Non è dato sapere se la Critica della Ragion Pura kantiana abbia qualcosa a che fare con i Pure Reason Revolution, band britannica che ha l’onore di aprire per i connazionali Placebo, ma a naso direi di no. Il loro è un innocuo set di electro pop rock che immagini perfetto per qualche colonna sonora adolescenziale senza troppa fantasia. C’è comunque una discreta dose di mestiere ed entusiasmo, che permette ai PRR di passare abbastanza indenni attraverso le forche caudine delle prime file impazienti per l’arrivo degli headliner.
E’ quasi mezzanotte quando i Placebo guadagnano il palco, introdotti dal muro di schermi che fanno da scenografia al loro set e che annunciano uno show ricco di effetti speciali e curato nei minimi dettagli. Di questo si tratterà: perchè, dopo le chitarre sfasciate a Sanremo e l’aura di ambiguità/maledettismo che li ha resi celebri, la band di Brian Molko sta studiando per diventare una rispettabile band di mezza età, che sa mettere a frutto l’esperienza e i mezzi a propria disposizione per fare intrattenimento di qualità. Un obiettivo più che rispettabile.
I tre Placebo di nero vestiti vengono affiancati da tre turnisti che rimpolpano i suoni, ed è così garantita la botta sull’uditorio, che ci si stupisce quasi di trovare ancora pieno di ragazzini e ragazzine in adorazione: la differenza nell’atteggiamento di Molko nei loro confronti, che da vero fratello maggiore si preoccupa che le prime file non finiscano schiacciate dalla folla idolatrante. Dietro di lui le immagini sugli schermi si ripetono ossessive e ricordano, in bene, blasonati show multimediali come quelli di Radiohead oppure Tool. La scaletta scorre fluida tra brani vecchi e nuovi, Brian si fa cambiare la chitarra ad ogni pezzo e si scivola veloci e senza sbavature verso “Special K” e i bis.
(Stefano Folegati)
ELETTROWAVE
Elettrowave quest’anno cambia location: lasciata l’inespugnabile Fortezza Vecchia, spazio al moderno Palalivorno che però si trova ad una distanza dallo Stadio disincentivante lo spostamento e dunque il numero di persone. In più, per quelle strane logiche non conoscibili per cui un locale una stagione va e la stagione dopo non va più, non c’era l’atmosfera da raduno danzereccio della regione, da rave, che si era respirato, ad esempio, ad Arezzo Wave 2005. Italia Wave va oltre le mode, e gli 8.000 spettatori del primo giorno al Picchi lo dimostrano, ma se vediamo Elettrowave come una “discoteca” – e forzando un po’ lo è – Elettrowave va ad intersecarsi con ciò che trendy e dunque più influenzato da quelle forze misteriose ed insondabili di cui discorrevamo prima.

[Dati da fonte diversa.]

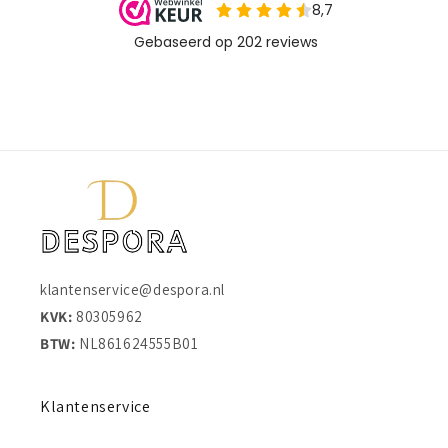
klantenservice@despora.nl
KVK:
80305962
BTW:
NL861624555B01
Klantenservice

Comunque: male ha fatto chi non è venuto. I 2Many Dj’s hanno offerto il loro dj-set definitivo, senza più appello, quello che si è fatto tutti i gradi di giudizio ed è già con l’imprimatur della Cassazione. Evidentemente a marzo al Maffia stavano facendo le prove, iniziando a staccarsi dal fare solo i loro classici cavalli di battaglia (i remix di Justice, Klaxsons & others, quelli insomma inseriti in “Most Of The Remixes”) per testare invece i dischi adatti per il loro mash-up conclusivo, quello che ripercorre 40 anni di pop, rock e dance e li unisce tutti insieme: ora ci sono arrivati, lo hanno partorito. Sembra impossibile, ma per i 2Many Dj’s non lo è.
I Ricchi e Poveri mixati con gli AC/DC, “Dolce Vita” che sembra Mixage 1983, i New Order, David Bowie, i Justice, Aphex Twin, gli MGMT, Umberto Tozzi (“Gloria”), questi i flash di una scaletta che sarebbe degna di essere lanciata su una navicella spaziale per farla vedere a qualche amichetto su qualche altro pianeta con la frase: “Hey, questo si ascolta sul fottuto pianeta Terra!”. In perfetto synch sul video poi passano tutte le immagini delle copertine (animate con la tecnica di “South Park”), il che amplifica la sensazione essere al cospetto del “cut-up musicale definitivo”.
Finale, ampiamente simbolico, lasciato ai Nirvana e alla loro “Breed”, che ci lascia tutti sudati ma in grado di comprendere che si è assistito a qualcosa di importante.